Hissing, the train glides to a halt. Four seconds pass before the doors open. The circular buttons lighting up, eager fingers already upon them. More people disembark than I expected. I scan the bobbing heads for Anna’s long, wavy chestnut hair. In all likelihood, she has lost every possession, and yet I can’t help searching for the torn rock-chick leather jacket, her favourite Papa Roach t-shirt, and the steel-stilettoed white boots festooned with chains that clink as she struts. No one fits her description. A swathe of sensible shoes and waterproof macks surge towards me and funnel right, into the car park, into the encroaching night.

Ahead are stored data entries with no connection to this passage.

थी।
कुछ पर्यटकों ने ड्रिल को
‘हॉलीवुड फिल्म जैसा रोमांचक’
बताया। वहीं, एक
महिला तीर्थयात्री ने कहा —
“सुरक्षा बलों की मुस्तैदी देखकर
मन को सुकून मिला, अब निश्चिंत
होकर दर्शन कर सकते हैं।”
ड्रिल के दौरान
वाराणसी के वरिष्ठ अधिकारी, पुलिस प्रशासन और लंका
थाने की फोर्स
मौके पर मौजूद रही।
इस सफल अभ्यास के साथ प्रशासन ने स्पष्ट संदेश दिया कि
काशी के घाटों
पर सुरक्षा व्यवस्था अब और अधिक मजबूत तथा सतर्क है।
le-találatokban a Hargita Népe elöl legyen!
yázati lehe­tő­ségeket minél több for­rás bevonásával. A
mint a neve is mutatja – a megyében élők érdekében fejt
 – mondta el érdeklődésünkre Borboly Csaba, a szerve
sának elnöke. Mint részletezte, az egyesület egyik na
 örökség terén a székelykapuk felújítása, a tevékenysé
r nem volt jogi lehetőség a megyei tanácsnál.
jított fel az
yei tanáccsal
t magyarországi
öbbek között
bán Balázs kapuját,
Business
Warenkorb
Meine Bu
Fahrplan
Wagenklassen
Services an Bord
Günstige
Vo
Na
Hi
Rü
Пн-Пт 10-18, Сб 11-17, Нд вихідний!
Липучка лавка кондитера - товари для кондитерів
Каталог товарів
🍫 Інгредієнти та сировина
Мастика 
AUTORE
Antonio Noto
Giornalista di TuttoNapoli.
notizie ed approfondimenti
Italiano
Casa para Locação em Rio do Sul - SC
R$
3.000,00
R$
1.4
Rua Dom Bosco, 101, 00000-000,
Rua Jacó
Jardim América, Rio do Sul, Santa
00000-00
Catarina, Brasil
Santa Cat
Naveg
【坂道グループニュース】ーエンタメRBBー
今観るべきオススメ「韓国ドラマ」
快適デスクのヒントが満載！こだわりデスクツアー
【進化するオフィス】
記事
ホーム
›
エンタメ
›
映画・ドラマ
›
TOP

We spot her at exactly the same time. The once dark hair now swings in perfect sun-bleached braids, the pixie face, the chocolate-brown eyes which catch us and draw us in like magnetic fields of vision. She speeds up, darting around commuters, and we run. Headlong. The seas part before us and there is our little girl. A woman. A survivor.
“Oh Anna.”
A whistle blows, pistons sound, and the train eases away from the station. As I bury my face in her neck and breathe deep, Jonathan’s arms overlap mine, forming an interwoven safety net.
“I’m so sorry,” he whispers.
I open my eyes and find I’m staring straight into his.